Maria Carmelita Santos de Jesus, 53, é uma das ex-moradoras do edifício que passou a noite no Largo do Paiçandu. "Passei o dia todo aqui. Este colchão foi doado", conta. Auxiliar de limpeza, Maria Carmelita estava no trabalho, quando ocorreu o incêndio. "Só não perdi o documento e a roupa do corpo", conta. Mesmo na rua, ela vai retornar ao trabalho nesta quarta, das 22h às 6h, e tomar banho na casa da tia de uma vizinha da ocupação.

Ela considera aceitar o auxílio-aluguel, que seria ofertado pelo Governo do Estado, desde que consiga dividir um imóvel com outras vizinhas. "Não existe aluguel de R$ 400", disse. Maria Carmelita havia se mudado para a ocupação havia três anos, após o seu barraco na Favela do Moinho, também no centro da capital, ser atingido por um incêndio.

Apesar de a Prefeitura de São Paulo pedir que as doações sejam entregues à Cruz Vermelha, em local próximo ao aeroporto de Congonhas, os desabrigados pedem que tudo seja levado à igreja do largo do Paissandu, onde eles estão, ou para outra ocupação do movimento, na rua Benjamin Constant, número 170, também no centro. A igreja, porém, fechou as portas para doações por falta de espaço.

De acordo com o movimento, a permanência dos sobreviventes na rua é uma forma de pressionar o poder público a conseguir uma moradia definitiva. “A prefeitura está fazendo as famílias irem para um albergue. É uma jogada de marketing para maquiar a situação. Isso vai ter um custo muito alto para eles”, disse a porteira Carla. Os sobreviventes pedem todo tipo de doação. “Perdemos tudo, só não perdemos a vida. Então, roupa, colchão, produtos de higiene ou, até mesmo, conversa. Porque até isso, a conversa, nós perdemos.”

..............................

### O QUE FAZER
- 1) Enumere todos os itens que os sobreviventes citam no pedido de doações feito no final do trecho.
- 2) De acordo com o trecho, em que horário Maria Carmelita vai trabalhar nesta quarta?
- 3) Devolva do trecho, sem nenhuma alteração, a parte que começa em "Apesar de a" e segue até "falta de espaço.", inclusive.
As entradas que vêm depois deste trecho são um material à parte.

[Imagens acompanhadas de código-fonte]
..............................

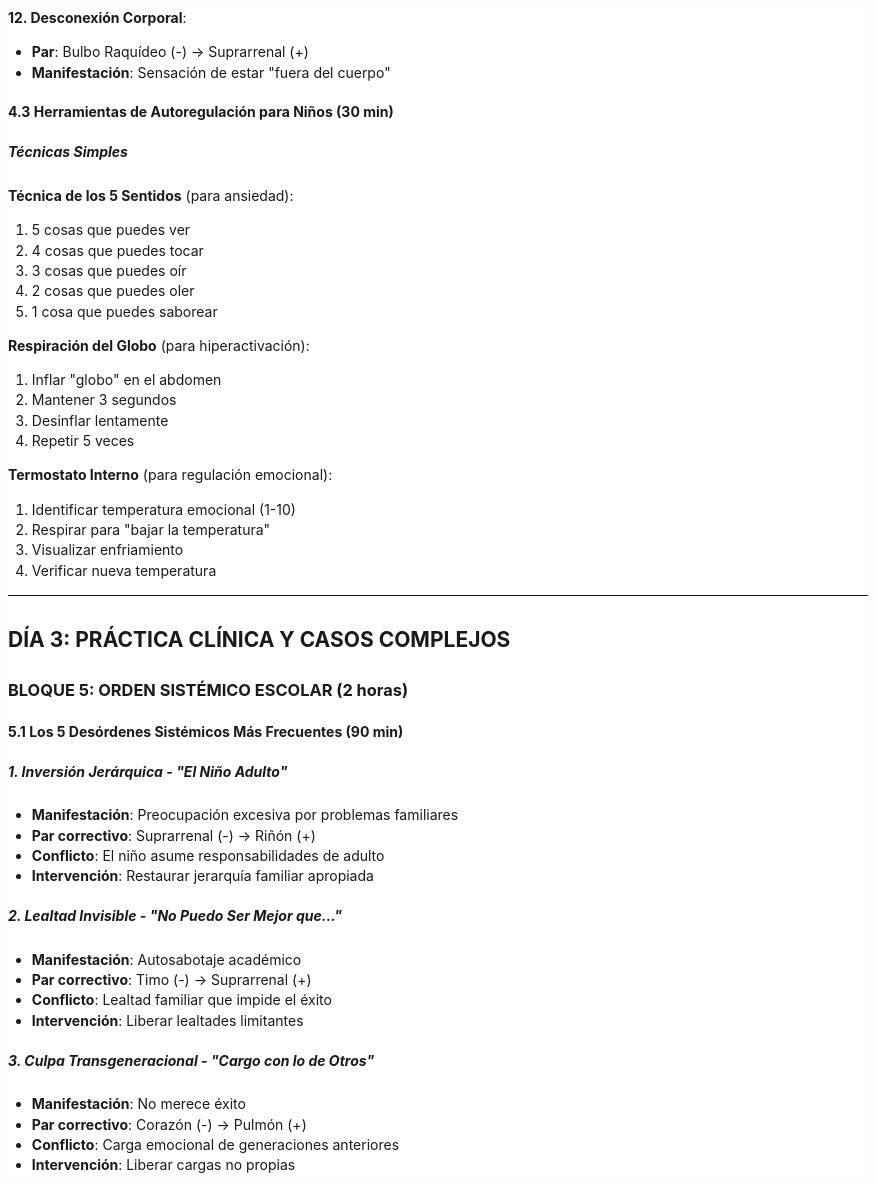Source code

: **12. Desconexión Corporal**:
- **Par**: Bulbo Raquídeo (-) → Suprarrenal (+)
- **Manifestación**: Sensación de estar "fuera del cuerpo"

#### 4.3 Herramientas de Autoregulación para Niños (30 min)

##### Técnicas Simples

**Técnica de los 5 Sentidos** (para ansiedad):
1. 5 cosas que puedes ver
2. 4 cosas que puedes tocar
3. 3 cosas que puedes oír
4. 2 cosas que puedes oler
5. 1 cosa que puedes saborear

**Respiración del Globo** (para hiperactivación):
1. Inflar "globo" en el abdomen
2. Mantener 3 segundos
3. Desinflar lentamente
4. Repetir 5 veces

**Termostato Interno** (para regulación emocional):
1. Identificar temperatura emocional (1-10)
2. Respirar para "bajar la temperatura"
3. Visualizar enfriamiento
4. Verificar nueva temperatura

---

## DÍA 3: PRÁCTICA CLÍNICA Y CASOS COMPLEJOS

### BLOQUE 5: ORDEN SISTÉMICO ESCOLAR (2 horas)

#### 5.1 Los 5 Desórdenes Sistémicos Más Frecuentes (90 min)

##### 1. Inversión Jerárquica - "El Niño Adulto"
- **Manifestación**: Preocupación excesiva por problemas familiares
- **Par correctivo**: Suprarrenal (-) → Riñón (+)
- **Conflicto**: El niño asume responsabilidades de adulto
- **Intervención**: Restaurar jerarquía familiar apropiada

##### 2. Lealtad Invisible - "No Puedo Ser Mejor que..."
- **Manifestación**: Autosabotaje académico
- **Par correctivo**: Timo (-) → Suprarrenal (+)
- **Conflicto**: Lealtad familiar que impide el éxito
- **Intervención**: Liberar lealtades limitantes

##### 3. Culpa Transgeneracional - "Cargo con lo de Otros"
- **Manifestación**: No merece éxito
- **Par correctivo**: Corazón (-) → Pulmón (+)
- **Conflicto**: Carga emocional de generaciones anteriores
- **Intervención**: Liberar cargas no propias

..............................

### RESPOSTAS DAS ATIVIDADES
- 1) Roupa, colchão, produtos de higiene e conversa.

- 2) Das 22h às 6h.

- 3)
Apesar de a Prefeitura de São Paulo pedir que as doações sejam entregues à Cruz Vermelha, em local próximo ao aeroporto de Congonhas, os desabrigados pedem que tudo seja levado à igreja do largo do Paissandu, onde eles estão, ou para outra ocupação do movimento, na rua Benjamin Constant, número 170, também no centro. A igreja, porém, fechou as portas para doações por falta de espaço.